(Beginning of DATA FOR THE TASK)

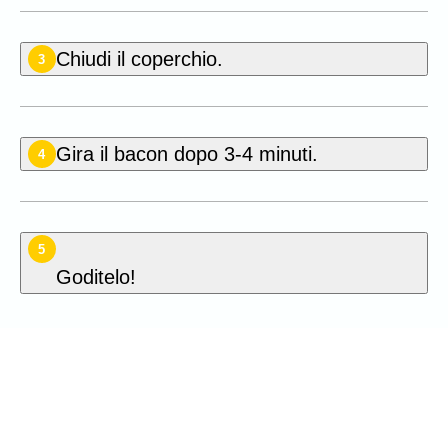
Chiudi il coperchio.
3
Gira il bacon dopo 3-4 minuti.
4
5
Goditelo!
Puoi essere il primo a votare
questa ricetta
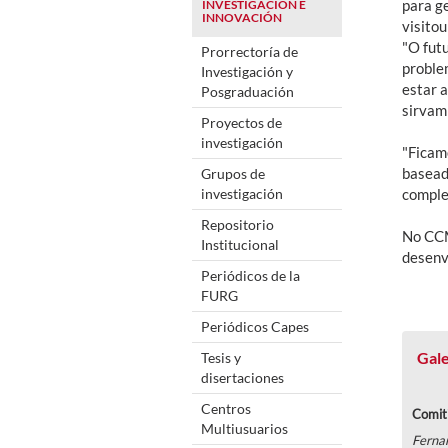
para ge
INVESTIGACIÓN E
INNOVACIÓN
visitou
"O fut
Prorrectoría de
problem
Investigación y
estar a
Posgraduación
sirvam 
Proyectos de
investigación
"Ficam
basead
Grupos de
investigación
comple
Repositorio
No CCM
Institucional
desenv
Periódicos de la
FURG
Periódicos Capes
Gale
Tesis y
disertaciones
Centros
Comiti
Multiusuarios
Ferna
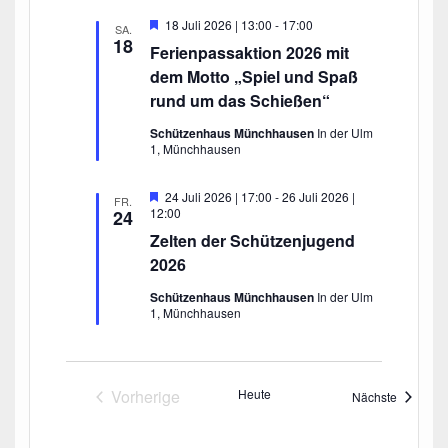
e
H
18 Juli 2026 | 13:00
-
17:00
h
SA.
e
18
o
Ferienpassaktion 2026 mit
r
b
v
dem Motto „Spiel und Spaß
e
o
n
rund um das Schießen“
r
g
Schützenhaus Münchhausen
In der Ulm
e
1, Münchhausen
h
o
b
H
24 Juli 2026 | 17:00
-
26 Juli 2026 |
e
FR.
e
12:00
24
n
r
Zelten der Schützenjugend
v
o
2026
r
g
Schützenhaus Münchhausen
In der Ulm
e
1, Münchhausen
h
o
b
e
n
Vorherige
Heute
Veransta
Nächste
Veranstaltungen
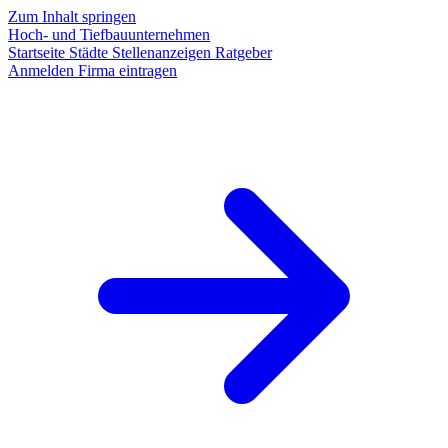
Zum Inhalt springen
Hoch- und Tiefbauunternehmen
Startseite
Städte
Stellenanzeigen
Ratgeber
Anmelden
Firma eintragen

(End of DATA FOR THE TASK)

WHAT IS BEING ASKED
Render the listing above as a JSON list of strings, one per line and skipping blank lines. Begin at the line that has "Zum Inhalt springen" and stop after the last line of the listing.

RESPONSE TO THE EXERCISE
[
  "Zum Inhalt springen",
  "Hoch- und Tiefbauunternehmen",
  "Startseite",
  "Städte",
  "Stellenanzeigen",
  "Ratgeber",
  "Anmelden",
  "Firma eintragen"
]